Return all lines in the material below that contain "payable".

## Input records
★ ★ ★ ★ ★ ★ ★

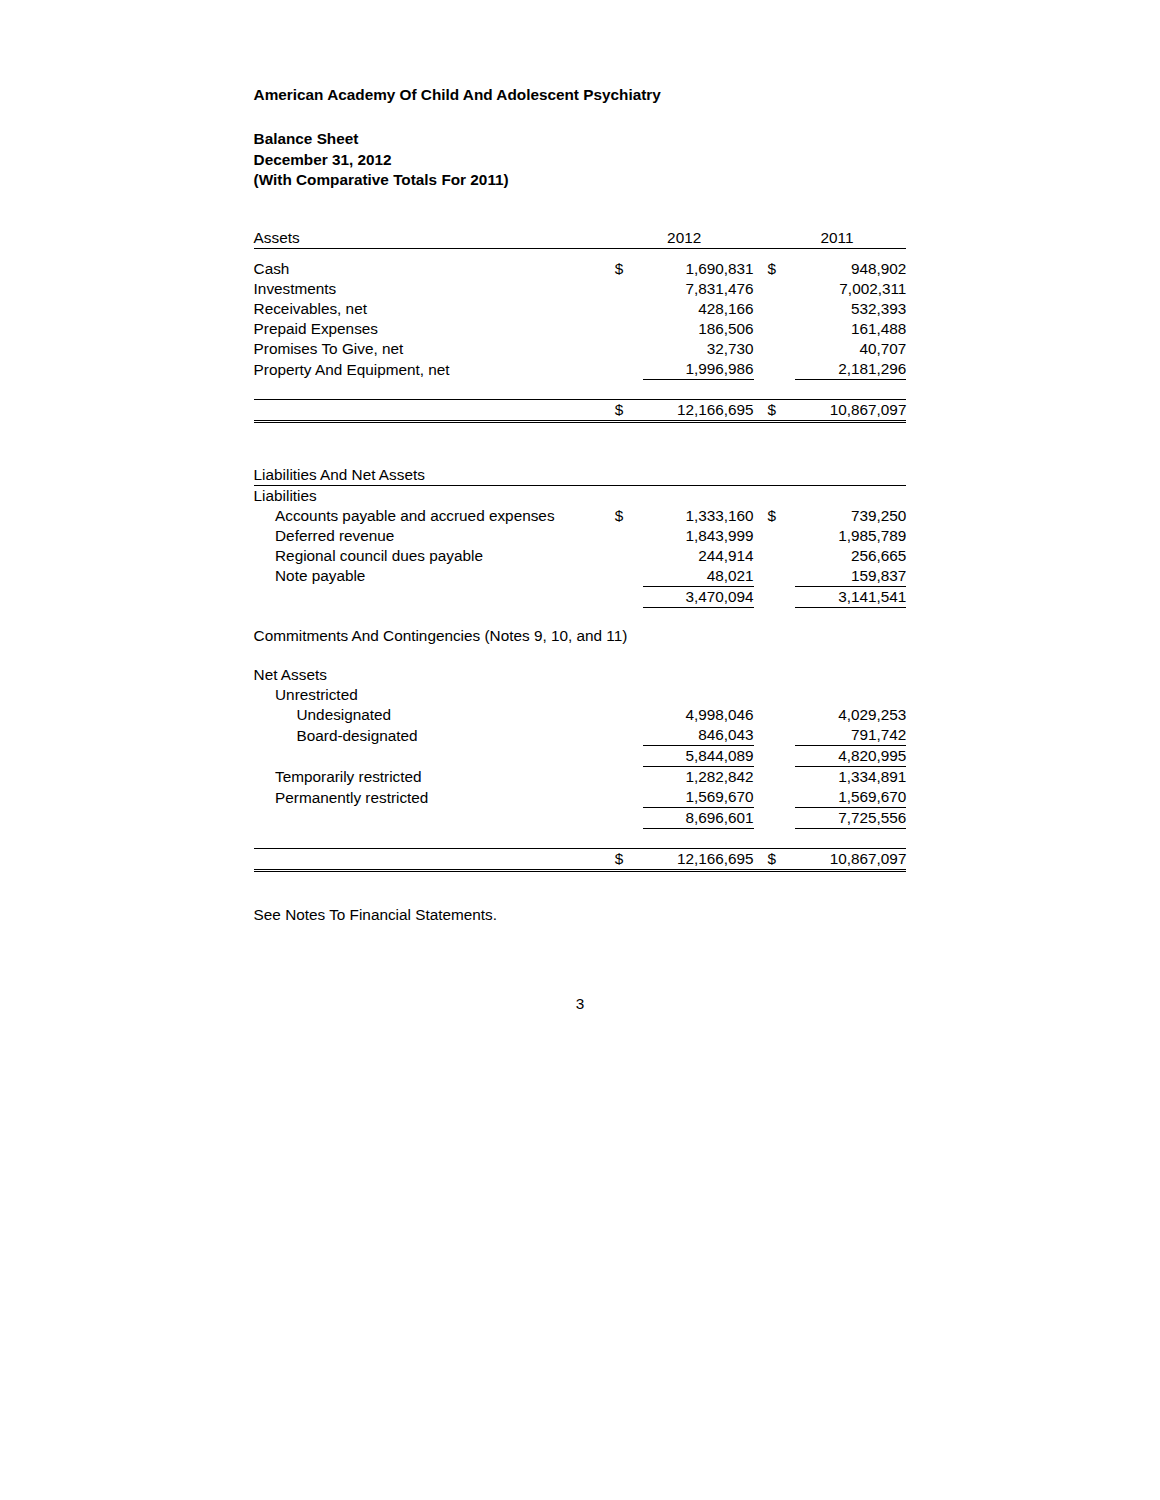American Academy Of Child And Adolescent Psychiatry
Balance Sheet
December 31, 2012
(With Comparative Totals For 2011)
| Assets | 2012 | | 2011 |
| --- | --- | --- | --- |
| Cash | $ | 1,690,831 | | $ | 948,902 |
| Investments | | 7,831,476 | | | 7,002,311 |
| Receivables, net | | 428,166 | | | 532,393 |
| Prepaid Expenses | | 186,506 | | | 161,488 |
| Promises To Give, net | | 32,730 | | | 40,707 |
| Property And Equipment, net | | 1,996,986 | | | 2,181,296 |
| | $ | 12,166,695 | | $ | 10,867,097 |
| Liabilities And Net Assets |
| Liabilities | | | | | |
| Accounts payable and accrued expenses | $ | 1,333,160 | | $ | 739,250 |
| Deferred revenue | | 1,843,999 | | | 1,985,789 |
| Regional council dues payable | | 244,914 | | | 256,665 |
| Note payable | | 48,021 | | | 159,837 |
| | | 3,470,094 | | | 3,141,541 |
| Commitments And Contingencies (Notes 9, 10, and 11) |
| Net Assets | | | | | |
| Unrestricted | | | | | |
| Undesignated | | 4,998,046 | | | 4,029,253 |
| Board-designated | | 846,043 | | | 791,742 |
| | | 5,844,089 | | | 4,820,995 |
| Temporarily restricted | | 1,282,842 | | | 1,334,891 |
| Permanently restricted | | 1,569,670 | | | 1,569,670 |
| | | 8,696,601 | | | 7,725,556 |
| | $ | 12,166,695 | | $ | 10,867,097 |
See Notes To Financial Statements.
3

★ ★ ★ ★ ★ ★ ★

## Exercise response
| Accounts payable and accrued expenses | $ | 1,333,160 | | $ | 739,250 |
| Regional council dues payable | | 244,914 | | | 256,665 |
| Note payable | | 48,021 | | | 159,837 |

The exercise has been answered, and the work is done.